Batch experiments with Ni
Sorption characteristics of Ni(II) were investigated under varying geochemical conditions. Therefore batch sorption experiments (http://www.smartkd-concept.de/?q=Experimental%20program) onto quartz, orthoclase and muscovite were conducted. Collected sorption data will be used for determination of surface complexation constants by inverse modeling with the geochemical speciation code PHREEQC in combination with the parameter estimation code UCODE.
The following geochemical parameters were varied (Tab. 1):
- the initial concentration of Ni (C0)
- th pH
- the solid-to-liquid ratio (M/V)
- the ionic strength and
- the background electrolyte (sodium perchlorate used as an inert background solution, sodium sulphate used to include ligand influence on Ni sorption).
Tab. 1: Matrix of batch experiments to investigate Ni sorption onto quartz, orthoclase, muscovite.

§ **Exercise goal**
Carry on the text about batch experiments with Ni, starting after its last line. The items that come next have nothing to do with this exercise.

§ **Records from a data source**
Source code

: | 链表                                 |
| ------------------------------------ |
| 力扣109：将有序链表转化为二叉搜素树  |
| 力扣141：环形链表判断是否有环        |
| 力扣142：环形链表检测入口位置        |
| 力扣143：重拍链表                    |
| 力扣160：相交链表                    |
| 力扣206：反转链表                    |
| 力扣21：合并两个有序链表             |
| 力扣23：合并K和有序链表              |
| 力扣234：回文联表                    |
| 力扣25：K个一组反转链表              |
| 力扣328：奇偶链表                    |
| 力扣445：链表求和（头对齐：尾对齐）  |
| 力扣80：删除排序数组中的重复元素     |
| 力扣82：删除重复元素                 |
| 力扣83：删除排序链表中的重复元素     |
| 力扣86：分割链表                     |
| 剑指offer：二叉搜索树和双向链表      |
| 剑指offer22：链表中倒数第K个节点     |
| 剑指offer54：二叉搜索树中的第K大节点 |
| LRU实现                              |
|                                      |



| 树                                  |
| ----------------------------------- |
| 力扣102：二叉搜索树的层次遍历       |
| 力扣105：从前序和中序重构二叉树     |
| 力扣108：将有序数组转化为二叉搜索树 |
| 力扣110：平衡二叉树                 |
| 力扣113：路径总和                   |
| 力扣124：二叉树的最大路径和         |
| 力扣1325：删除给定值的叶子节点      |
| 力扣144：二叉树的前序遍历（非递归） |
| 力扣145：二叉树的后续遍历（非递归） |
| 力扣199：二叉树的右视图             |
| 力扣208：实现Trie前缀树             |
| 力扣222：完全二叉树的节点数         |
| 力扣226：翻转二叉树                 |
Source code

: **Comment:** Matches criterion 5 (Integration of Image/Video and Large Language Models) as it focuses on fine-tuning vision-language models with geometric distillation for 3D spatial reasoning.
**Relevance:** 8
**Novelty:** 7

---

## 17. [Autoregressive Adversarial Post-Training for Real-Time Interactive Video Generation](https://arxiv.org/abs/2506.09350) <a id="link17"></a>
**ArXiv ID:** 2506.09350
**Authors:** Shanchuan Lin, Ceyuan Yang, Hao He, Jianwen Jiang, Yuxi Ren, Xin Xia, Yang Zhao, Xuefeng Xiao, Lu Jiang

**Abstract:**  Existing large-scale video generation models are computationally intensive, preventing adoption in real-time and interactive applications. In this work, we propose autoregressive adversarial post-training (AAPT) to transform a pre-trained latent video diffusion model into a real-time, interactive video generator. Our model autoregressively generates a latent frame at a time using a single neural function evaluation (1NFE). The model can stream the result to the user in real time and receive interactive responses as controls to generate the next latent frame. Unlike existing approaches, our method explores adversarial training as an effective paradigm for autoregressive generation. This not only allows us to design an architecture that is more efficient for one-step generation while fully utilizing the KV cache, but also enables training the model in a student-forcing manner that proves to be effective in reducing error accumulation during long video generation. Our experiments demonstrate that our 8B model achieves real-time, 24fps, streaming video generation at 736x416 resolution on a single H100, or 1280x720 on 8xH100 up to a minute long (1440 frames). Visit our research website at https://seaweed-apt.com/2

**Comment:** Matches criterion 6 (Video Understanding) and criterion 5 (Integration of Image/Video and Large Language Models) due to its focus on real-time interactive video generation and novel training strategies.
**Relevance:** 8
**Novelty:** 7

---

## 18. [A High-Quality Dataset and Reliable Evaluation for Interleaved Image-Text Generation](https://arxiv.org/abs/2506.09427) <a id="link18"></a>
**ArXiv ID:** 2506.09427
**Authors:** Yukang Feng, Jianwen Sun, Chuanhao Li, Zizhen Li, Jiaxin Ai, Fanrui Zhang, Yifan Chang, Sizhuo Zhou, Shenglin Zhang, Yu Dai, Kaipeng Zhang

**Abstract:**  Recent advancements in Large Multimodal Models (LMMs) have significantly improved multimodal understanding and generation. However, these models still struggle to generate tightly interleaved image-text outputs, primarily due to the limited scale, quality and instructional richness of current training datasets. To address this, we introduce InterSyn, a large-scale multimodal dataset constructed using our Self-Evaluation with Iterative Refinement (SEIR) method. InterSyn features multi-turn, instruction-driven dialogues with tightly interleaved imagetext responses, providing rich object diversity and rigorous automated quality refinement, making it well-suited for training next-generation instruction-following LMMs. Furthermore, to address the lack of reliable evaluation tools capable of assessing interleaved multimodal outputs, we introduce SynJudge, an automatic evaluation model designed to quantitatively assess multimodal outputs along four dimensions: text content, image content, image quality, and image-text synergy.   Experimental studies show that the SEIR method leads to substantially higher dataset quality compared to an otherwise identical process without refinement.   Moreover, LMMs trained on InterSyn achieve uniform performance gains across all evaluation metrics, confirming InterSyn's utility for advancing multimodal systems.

§ **Your response**
As an example, results of quartz batch experiments are illustrated in Fig. 1. Generally, results show expected sorption tendencies with respect to sorbed fractions of Ni and pH, C0, M/V and ionic strength: The higher the pH and the lower the initial Ni concentration, the more sorption occurs. Furthermore, a higher M/V results in higher sorbed Ni fractions. Moreover a higher ionic strength results in lower sorbed fractions. Results reveal a weak sorption preference of Ni towards quartz surfaces; the interrelation between ionic strength and Ni sorption might indicate the formation of outer-sphere complexes which has to be confirmed with spectroscopic measurements in detail.
As shown in Fig. 1 B, batch experiments using quartz and Ni in 0.01 and 0.2 M NaClO4 background solution resulted in negative sorption values at pH 5 and 6. This could be caused by a release of Ni from the quartz sediment due to dissolution processes (quartz dissolution data not shown here).
Fig. 1: Results of batch experiments applying quartz and Ni(II). A: M/V 1/5 g mL‑1, B: M/V 1/20 g mL‑1, impact of ionic strength. C: impact of SO42- as a ligand. Twofold measurements are conducted. Equilibration time = 3 d. Vertical error bars are calculated using 10‑7 mol L‑1 Ni long term precision measurements of the ICP-MS.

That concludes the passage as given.